The stroke unit at La Paz, for example, is connected with another center which has no such unit, via a system that enables us to supervise the work of emergency physicians at smaller facilities where no neurologist is on duty, giving them the instructions they need. Telemedicine is proving to be a great step forward. It enables us to examine the patient, consult the results of any tests done and swiftly decide which treatment is best, even before the victim is transferred by ambulance. It must be borne in mind that we only have a few hours within which to provide certain emergency treatment, such as intravenous thrombolysis.

Do you think diagnoses today are more frequent and better?

Without a doubt. Patients reach us earlier and doctors are better prepared to identify an emergency, be able to diagnose a patient quickly, know what kind of a stroke it is and what treatment should be administered.

What do you feel have been the most outstanding discoveries regarding strokes in recent years?

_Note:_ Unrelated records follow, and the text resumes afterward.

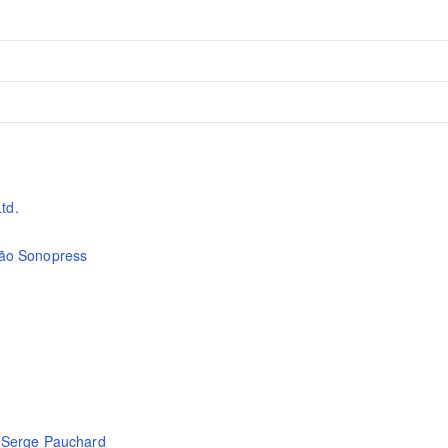
td.
são Sonopress
,
Serge Pauchard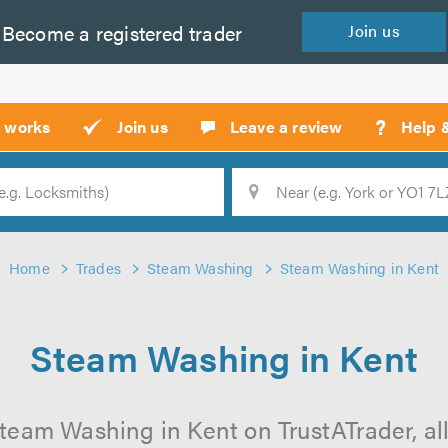
Become a
registered
trader
Join
us
?
t works
Join us
Leave a review
Help 
Location
Searc
Home
Trades
Steam Washing
Steam Washing in Kent
Steam Washing in Kent
team Washing in Kent on TrustATrader, all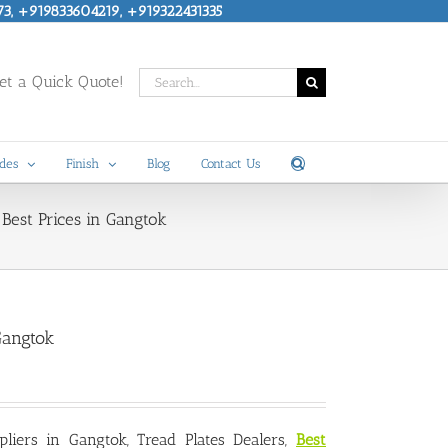
73, +919833604219, +919322431335
Search
t a Quick Quote!
for:
des
Finish
Blog
Contact Us
Best Prices in Gangtok
Gangtok
pliers in Gangtok
, Tread Plates Dealers,
Best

What has most influenced our strategy in relation to this disease are the stroke units and the reperfusion therapies – thrombolysis and thrombectomy – which are certainly helping to mitigate the sequelae. For those patients who have not fully recovered, it is necessary to boost rehabilitation work and studies of brain repair therapies that could help them. In this sense, we are conducting various lines of investigation, some with stem cells, and identifying those factors which foster the plasticity of the brain. Contrary to what was previously believed, damaged neurons, just like other parts of our body, are capable of recovering from an injury. Even the healthy ones can take over the functions of others that have died. Today we know that the brain can be repaired, especially if action is taken quickly.

Is this condition equally prevalent in the rest of Europe? And in Latin America?

Except for the Eastern European countries, the situation is very similar in the rest of Europe to that in Spain as regards resources and research. In Latin America, the situation varies a great deal, although the risk factors are very similar. In general, we are talking about a region with many rural areas far from their capital cities, where citizens face an additional barrier, namely being unable to afford the cost of these treatments. The various health systems are by no means on a par. Even the public centers do not cover all the advances in the treatment of this disease. In fact, very few include a thrombectomy, for example. I’d like to highlight the work being done in Argentina, Chile and Brazil, an example of really well organized stroke units which even reach into the state of Amazonas. In Mexico and Colombia, for example, progress is also being made.